# Whats with these fake credit card calls?



## a_medico (Jan 26, 2013)

So I have been receiving these calls which claim to be from so and so bank and wants me to pay the credit back, which I never borrowed. I never use credit card. It doesn't take long time to figure that they are fake. So if don't tend to listen to them, they get rude. Then the guy says, I'll call your relatives and they call them. They have your mobile number, landline number, relatives number etc etc

And I know I am not the only person in the world to have received this. I have blocked their calls by using various android applications. 

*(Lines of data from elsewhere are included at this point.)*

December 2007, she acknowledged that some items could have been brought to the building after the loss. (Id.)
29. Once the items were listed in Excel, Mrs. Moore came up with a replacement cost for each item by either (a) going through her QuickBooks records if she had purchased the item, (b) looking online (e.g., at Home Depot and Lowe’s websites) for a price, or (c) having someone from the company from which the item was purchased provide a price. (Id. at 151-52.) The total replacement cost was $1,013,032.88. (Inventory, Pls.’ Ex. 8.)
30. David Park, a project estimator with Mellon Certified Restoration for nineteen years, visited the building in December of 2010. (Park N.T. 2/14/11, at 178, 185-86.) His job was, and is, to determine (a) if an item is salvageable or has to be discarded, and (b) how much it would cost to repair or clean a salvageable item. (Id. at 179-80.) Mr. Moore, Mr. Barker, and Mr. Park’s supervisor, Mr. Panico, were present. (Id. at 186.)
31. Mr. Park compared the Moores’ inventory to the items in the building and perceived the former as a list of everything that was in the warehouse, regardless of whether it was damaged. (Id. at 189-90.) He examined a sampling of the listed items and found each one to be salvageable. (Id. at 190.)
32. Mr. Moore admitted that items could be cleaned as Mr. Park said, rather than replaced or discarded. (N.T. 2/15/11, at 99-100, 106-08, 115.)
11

My point is, why are they so persistent? After having enough conversations, they very well know that I know they are fake and wont be making any payment. Still they keep on calling on daily basis. Almost since a month. How do they gain from this? I mean there are other people in the world who would fall to their trick. They why waste time on someone who wouldn't? Am I missing something here?


----------



## krishnandu.sarkar (Jan 26, 2013)

Nothing. You are on right track.

The root of the problem is even if your number is registered with DND, Telecom Companies sells the list (including DND Numbers) to these 3rd parties / call centers etc.

TRAI needs to look at this thing strictly.


----------



## a_medico (Jan 26, 2013)

What do they get wasting their time on someone who wouldnt even bother. They just keep on trying trying and trying.


----------